Instructions →
A – From the REDOR passage below, list every dihedral angle that was iteratively set during the model-dependent simulations, naming the residue for each.
B – Rewrite the paragraph of the REDOR passage below that begins "Given the system complexity" as a short bulleted list that keeps its main findings.
C – Continue the REDOR distance analysis passage below, picking up after its final sentence.

Provided passage →
Given the system complexity, we first analyzed these 13C-19F REDOR data semi-quantitatively. In contrast with the Phe1 backbone Cα peak which has the largest degree of dephasing, the Phe4 Cα and Cβ backbone sites show minimal dephasing, reaching only S/S0 values of ~0.8 at 8 ms. This indicates that the PFA tag is closer to Phe1 than Phe4. Among the 13C signals from Pro3, Cδ reaches the lowest dephasing at a S/S0 value of ~0.4 at 8 ms, while Pro3 Cα, Cβ and Cγ each show minimum S/S0 of ~0.6 at 8 ms, indicating Pro3 Cδ is closer to the PFA tag.

More quantitative distance information was extracted by multi-spin simulations utilizing the SIMPSON program26. We compared the experimental data first to 2-spin simulations to obtain the apparent 13C-19F distance, and then to 5-spin system containing one 13C and four 19F spins in model-dependent simulations. In these simulations, the ψ and χ1 angle of Phe1, χ1, χ2 and χ3 of Cys2 and χ1 of Phe4 were iteratively set to 180°, 60° or −60°. For each simulated curve, the root-mean-square deviation (RMSD) was calculated between each experimental REDOR data set, and the minimum among all calculated RMSD values corresponds to the best fit. The 2-spin simulations provided reasonable fits for each 13C site (Fig. S50). For all sites in Pro3, the distances range from 6.3–7.0 Å. Slightly longer distances for Phe4 Cα and Cβ (7.7 Å and 7.4 Å respectively) are observed, and the distance for Phe4 Cζ is 6.0 Å. For Phe1, the fast dephasing Cα and Cζ fit relatively well to distances of 3.8 Å and 5.2 Å, respectively. The 5-spin model-dependent simulations unfortunately did not simultaneously fit well for all 13C sites with any set of dihedral angle combinations. However, taking the best-fit 5-spin REDOR curve for each 13C site (Figs 6b, S51), the shortest 13C-19F distance among the four nearest neighbor 19F agreed well with the best-fit distances determined from the 2-spin simulations.

Records shown →
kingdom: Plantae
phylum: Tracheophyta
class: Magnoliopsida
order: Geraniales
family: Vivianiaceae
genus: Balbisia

Results of the tasks →
A –
- ψ of Phe1
- χ1 of Phe1
- χ1 of Cys2
- χ2 of Cys2
- χ3 of Cys2
- χ1 of Phe4

B –
- The 13C-19F REDOR data were first analyzed semi-quantitatively.
- Phe1 Cα shows the largest dephasing.
- Phe4 Cα and Cβ show minimal dephasing (S/S0 ~0.8 at 8 ms), so the PFA tag is closer to Phe1 than to Phe4.
- Pro3 Cδ dephases most among the Pro3 signals (S/S0 ~0.4 at 8 ms). Pro3 Cα, Cβ and Cγ each reach only ~0.6 at 8 ms, so Cδ is closer to the PFA tag.

C –
Figure 6
figure 6

Two structural models for PFA-tagged π-clamp show similar backbone structures but distinct Phe1-PFA interaction. (a) The average predicted backbone torsion angles (shown in blue) and the torsion angles varied for fitting (shown in red). (b) Representative model-dependent, best-fit 5-spin SIMPSON simulations of the experimental REDOR curves for the resolved 13C sites. For each simulation of torsion angle combinations, the four nearest 19F atoms to a 13C site were included in the simulation. (c) Structural model of the PFA-tagged π-clamp motif based on the predicted backbone torsion angles and REDOR distance restraints. Model 1 (left) uses Phe1 Cα and Cβ for fitting, giving torsion angles of Phe1 ψ = 90° and χ1 = −60°, Cys2 χ1 = 60°, χ2 = −60°, and χ3 = −30°, and Phe4 χ1 = −90°. Model 2 (right) uses Phe1 Cα’ and Cβ’ for fitting, giving torsion angles of Phe1 ψ = −60° and χ1 = 150°, Cys2 χ1 = −120°, χ2 = 180°, and χ3 = 180°, and Phe4 χ1 = −120°. The shortest carbon-to-carbon distance between Phe side chains and PFA were shown. (d) Superimposition of the two models around Pro3.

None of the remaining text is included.